Mental health problems can have a lot of different symptoms and signs. As a rule, you should seek help from your GP if you have difficult feelings that are:

  • stopping you from getting on with life
  • having a big impact on the people you live or work with
  • affecting your mood over several weeks
  • causing you to have thoughts of suicide.

At work, we might notice that we are more tired than usual. We might make uncharacteristic mistakes, find it hard to motivate ourselves, our timekeeping might slip, or we may be short tempered.

We might look or feel very tired or drained. We might find we isolate ourselves, avoid colleagues or appear distracted. We might procrastinate more – or grind to a halt altogether.

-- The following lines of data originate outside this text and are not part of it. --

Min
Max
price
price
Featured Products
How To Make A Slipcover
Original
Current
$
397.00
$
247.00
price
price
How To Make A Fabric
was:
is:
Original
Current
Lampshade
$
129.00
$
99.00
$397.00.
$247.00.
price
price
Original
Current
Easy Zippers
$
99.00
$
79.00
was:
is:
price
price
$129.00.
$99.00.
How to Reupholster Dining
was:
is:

Or we might speed up or become chaotic, intruding into others’ conversations and work, and taking on more work than we can manage.

We may find these early warning signs hard to see in ourselves, and it can help to have colleagues who can help us connect this to our mental health.

If things progress, you might see more obvious signs of a mental health problem in a colleague – outbursts of anger or emotion, absences from work, or not looking after their appearance as they normally would. You may see signs that they have been sleeping less or perhaps drinking more in the evening.

Why don’t people talk about mental health?

Awareness of mental health is increasing, but we still face a world where people with mental health problems face discrimination, and can face challenges getting the help they need. Many people who experience distress try to keep their feelings hidden because they are afraid of other people’s responses.

Fear of discrimination and feelings of shame are among the top reasons people give for not telling their colleagues about their mental health problems.

When we create workplace cultures where people can be themselves, it is easier for people to speak about mental health concerns without fear, and easier for them to reach out for help when they need it. Even so, the decision to disclose distress at work is not one people take lightly. It is vital that workplaces become environments where people feel safe to be themselves.

What does the law say?

We have a wide range of legal rights that protect our mental health at work. These range from basic human rights such as the right to freedom of expression and freedom of association, to the health and safety legislation that keeps us safe from hazards, including psychological hazards.

The Equality Act (2010) in England, Scotland and Wales and the Disability Discrimination Act (1995, as amended) in Northern Ireland

Most people with ongoing mental health problems meet the definition of disability in the Equality Act (2010) and the Disability Discrimination Act (1995, as amended). This means that people with mental health problems are protected from discrimination and harassment and are entitled to reasonable adjustments to adapt their job or work.

To be considered disabled under equality legislation, a person must have an impairment that has “a substantial, adverse, and long-term impact on their ability to carry out everyday tasks”. The Equality Commission for Northern Ireland provides information about the different protections for people with mental health problems in Northern Ireland.

Reasonable adjustments

A disabled person is entitled to ask for reasonable adjustments to their job or workplace to accommodate their disability. An adjustment is intended to level the playing field by removing a barrier to the job that is provided by the effect of their mental health problem.

Examples of reasonable adjustments:

  • Changing a person’s working pattern to enable them to start later or finish earlier because of the side effects of medication, or allowing them to travel the night before meetings and stay over to avoid early morning travel.
  • Providing a person with a laptop, remote access software and permission to work at home on set days, or flexibly according to the severity of their symptoms (within a monthly limit).
  • Excusing someone from attending work functions and client events involving food, instead allowing them to set up alternative networking arrangements that achieve similar business returns.

Access to Work is a government-funded scheme that can help to fund equipment, software, and other support if cost is a barrier to making reasonable adjustments.